11 Tevet 5775 | January 2, 2015
Parshat Vayechi
Rabba Sara Hurwitz
President and Co-Founder
The quintessential question that troubles our sages in this weeks Torah portion is one of survival. In parshat vayechi (and [Yaakov] lived) we learn about the death of Yaakov. The Torah describes Yaakov’s passing somewhat ambiguously:
When Jacob finished imparting his instructions to his sons, he drew his feet into himself, and breathing his last, he was gathered to his people.
This unusual language inspires a shocking interpretation recorded in The Talmud Bavli, Massechet Taanit 5b which says:
הָכִי אָמַר רַבִּי יוֹחָנָן: [...] הָכִי אָמַר רַבִּי יוֹחָנָן: יַעֲקֹב אָבִינוּ לֹא מֵת.
Rabbi Yitzchak stated, so said Rabbi Yochanan, ‘Jacob our father did not die.’
On the most human level, Rabbi Yitzchak’s statement can be explained as expressing a deeply rooted but natural psychological response to death: denial. Denial is a coping mechanism that protects from the pain associated with loss, and can in some cases create a distortion of reality. Yaakov’s sons, bnei Yaakov, are watching their beloved father, their rock, take his last breath. Imagining this scene, Rabbi Yitzchak placed words into the mouths of Yaakov’s children, of Asher and Gad, Yehuda and Benjamin: “Jacob our father did not die,” his sons say, because, they could not conceive of a world where their father would no longer exist to guide, teach, and lead them.
But Yaakov is not only the progenitor of b’nei Yaakov, the father to twelve sons. He is b’nei Yisrael as well, father to the Jewish nation. Ramban explains, “the point of this Midrash is that the souls of the righteous are bound up in the bond of life, and Jacob's soul will ... put on a second garment that will not be taken off..." In other words, Yaakov’s soul, his legacy, will live on in the body of the Jewish people, for as long as the Jewish people are alive. And so, in Rabbi Yitzchak’s statement “Jacob, our father, did not die,” there is an echo not of denial, but of hope from the rabbis living in the Amoraic period. As they looked out the windows of their batei midrash (study halls) in the Babylonian diaspora, they asked rhetorically, “will the Jewish nation be able to survive without the soul of our Patriarch Jacob at its epicenter?” Their statement “Jacob our father did not die” was offered as prayer. Yaakov’s body was indeed embalmed and buried, as the verses in Bereishit go on to recount. But the Rabbis knew that the soul of Jacob would only survive if the Jewish people remain alive.
Indeed, the children of Israel have survived religious intolerance, mass destruction, and assimilation. History proves that we will continue to flourish. The richness of our dynamic and evolving tradition will gird us with the strength to live in perpetuity, with the spirit of Jacob, our father, carrying us. Jacob did not die, and neither will we.

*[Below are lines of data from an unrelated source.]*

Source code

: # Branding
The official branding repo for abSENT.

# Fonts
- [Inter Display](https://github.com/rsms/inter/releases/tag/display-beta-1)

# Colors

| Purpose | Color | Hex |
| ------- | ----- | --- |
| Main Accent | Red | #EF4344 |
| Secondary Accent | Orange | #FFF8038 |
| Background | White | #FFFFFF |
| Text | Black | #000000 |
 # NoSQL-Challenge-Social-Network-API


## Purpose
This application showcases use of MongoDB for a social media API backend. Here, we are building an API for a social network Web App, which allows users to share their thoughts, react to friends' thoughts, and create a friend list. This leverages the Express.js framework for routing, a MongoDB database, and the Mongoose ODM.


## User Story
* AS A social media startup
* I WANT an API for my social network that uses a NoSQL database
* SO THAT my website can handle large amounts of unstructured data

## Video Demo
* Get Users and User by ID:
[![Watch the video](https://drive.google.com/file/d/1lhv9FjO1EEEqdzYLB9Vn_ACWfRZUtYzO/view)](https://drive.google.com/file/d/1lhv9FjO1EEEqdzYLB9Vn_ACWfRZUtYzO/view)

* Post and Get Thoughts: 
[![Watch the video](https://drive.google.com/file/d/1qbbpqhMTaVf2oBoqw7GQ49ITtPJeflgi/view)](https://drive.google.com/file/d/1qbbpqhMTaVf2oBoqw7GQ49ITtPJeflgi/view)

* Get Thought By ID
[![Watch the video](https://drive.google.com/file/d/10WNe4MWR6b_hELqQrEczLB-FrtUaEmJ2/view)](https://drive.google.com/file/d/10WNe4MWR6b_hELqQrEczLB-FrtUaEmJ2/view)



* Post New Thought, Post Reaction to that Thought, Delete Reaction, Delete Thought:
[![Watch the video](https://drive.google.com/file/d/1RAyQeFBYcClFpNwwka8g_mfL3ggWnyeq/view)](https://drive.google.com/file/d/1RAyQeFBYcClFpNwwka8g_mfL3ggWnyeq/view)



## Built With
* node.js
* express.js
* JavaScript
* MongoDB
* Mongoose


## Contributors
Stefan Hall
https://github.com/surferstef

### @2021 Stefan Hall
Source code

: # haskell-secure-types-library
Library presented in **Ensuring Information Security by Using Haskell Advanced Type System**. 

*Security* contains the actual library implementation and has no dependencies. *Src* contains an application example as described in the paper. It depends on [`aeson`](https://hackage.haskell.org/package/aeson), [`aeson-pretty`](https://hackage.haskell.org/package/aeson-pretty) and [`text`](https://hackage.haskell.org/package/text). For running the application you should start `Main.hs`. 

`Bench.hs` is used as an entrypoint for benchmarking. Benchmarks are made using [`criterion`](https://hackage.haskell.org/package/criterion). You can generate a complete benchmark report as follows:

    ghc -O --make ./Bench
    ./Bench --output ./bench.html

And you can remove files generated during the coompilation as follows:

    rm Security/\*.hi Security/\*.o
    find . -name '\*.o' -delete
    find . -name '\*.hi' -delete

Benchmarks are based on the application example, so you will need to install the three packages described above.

Rabba Sara's Overarching Theme:
Feeling God’s presence, shouldn’t be that difficult. “You shall walk after the Lord your God,”(Devarim 12:5) we are told; seek out God’s presence. And yet, astonished, R. Hama son of R. Hanina (Talmud Bavli, Sotah 14a) asks, how is it possible to walk with the Shechina? Rav Hama quotes an early pasuk from Devarim that describes “... the Lord your God as a devouring Fire.”(Devarim 4:24). How is it possible to get close to God without being scorched? R. Hama answers his own question: We must walk after the midot, after the attributes of God, not his immediate presence.
In Hebrew, good attributes, midot, are translated as “good measures.” Rabbi Adin Steinsaltz in The Thirteen Petalled Rose, suggests that a quality is determined by its proportion. In other words our midot are the balance of our varied characteristic traits. To act Godly is to put our best spiritual essence forward, while trying to keep in check the inevitability of negative attributes. We are at once both good and bad, compassionate and injurious.
At Yeshivat Maharat, our students are ordained with the ability to lead, pasken, and teach. But, they must also be finely attuned to the nuances of the human condition. Spiritual leaders are most effective when they have confronted and understand their own midot, their own balance of human traits. Our Torah narratives bring to bare the multi-layers of the characteristic traits that individuals must learn to balance within themselves.
And so, I offer this weekly parsha column as a model of Yeshivat Maharat’s Pastoral Torah curriculum, where we will explore the rich and varies layers of the human condition.